Though Synthesia is intended for piano education, there are infinite applications for the falling squares and what actions those squares can trigger. I adapted the falling squares to cue my students when to play their boomwhackers in this video and later had students playing body percussion in this video.
The versatility of Synthesia stems from the visual ability to anticipate a note or an action. Traditional sheet music notation allows the musician to anticipate what happens next when they read from left to right. Synthesia’s approach allows for the same anticipation but from the top to the bottom of the screen.
The piano at the bottom of the screen can be cropped out and replaced with any images of instruments, body percussion or maybe even something I haven’t imagined yet. Once you have an instrumentation in mind, create a MIDI file that reflects when you want those instruments to play. Screen record Synthesia playing your MIDI file using your favorite video editor or OBS, a free screen recorder. Use the video editor to replace the keyboard at the bottom with pictures of your preferred instruments, and let the fun begin!
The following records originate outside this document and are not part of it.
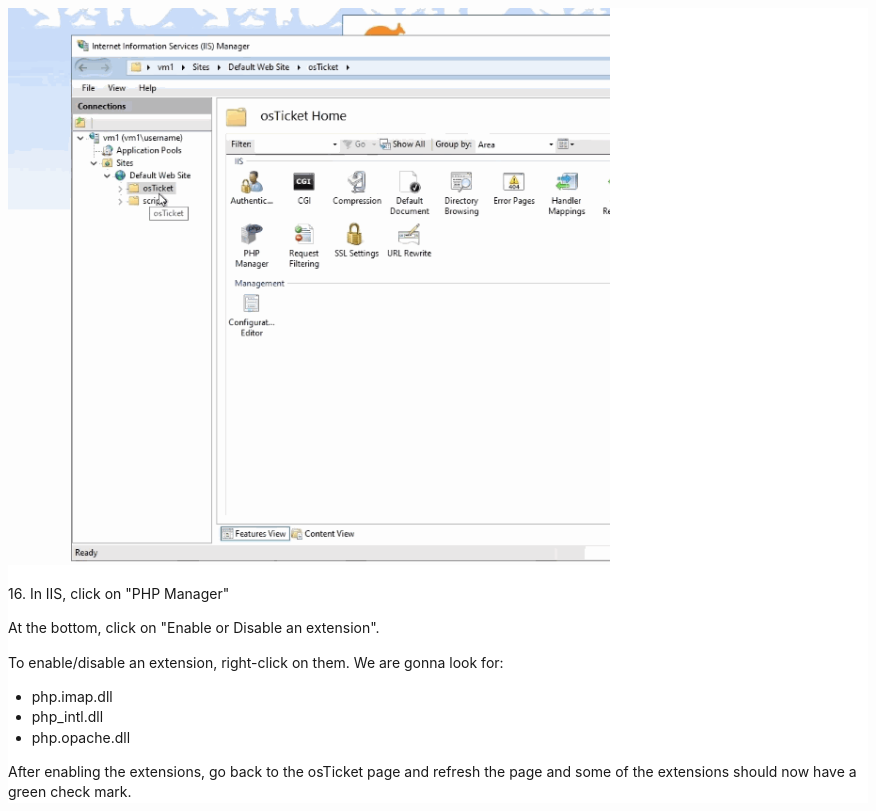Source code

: <img src="https://github.com/eher97/osticket-prereqs/blob/main/GIFs/GIF23.gif" height="70%" width="70%" alt="Disk Sanitization Steps"/>
</p>
<p>
16. In IIS, click on "PHP Manager"
<p>
 At the bottom, click on "Enable or Disable an extension".
 
 To enable/disable an extension, right-click on them. We are gonna look for:
<p>
 
  - php.imap.dll
  - php_intl.dll
  - php.opache.dll
 <p>
 After enabling the extensions, go back to the osTicket page and refresh the page and some of the extensions should now have a green check mark.
 <p>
My experience is that these videos are the fastest way for students to create polyphony in mixed ensembles. On an Orff level, students can combine boomwhackers, xylophones, rhythm sticks, drums and body percussion to create a full ensemble. I playfully challenge you to create something that I haven’t even thought of!
During the COVID-19 quarantine, my private lesson studio went entirely online. I was able to continue supporting students through Synthesia by coaching with the visual aid of “Free Play” and creating custom MIDI files that matched my students’ ability levels. Though some of my students were able to aim a webcam at their keyboards, the others were a USB cable away from being able to show me what they were playing through the Synthesia software. The free version has a time limit on the “Free Play” mode, but it was long enough for student to show me what they were working on, allow me to make comments and start over again. Some of my students’ parents purchased the $29 Synthesia license, but the free software still gave me an advantage in teaching online.
I can sincerely say that Synthesia made teaching a more enjoyable experience during a time when teaching was not so fun. Now that my school district is back in person, I have pivoted to creating engaging videos that wouldn’t be possible without this software. Synthesia has been around for 15 years, but I didn’t find it until I absolutely needed it.
I’ll leave you with this fun fact: The original title for Synthesia was Piano Hero because they were so inspired by the popular video game Guitar Hero.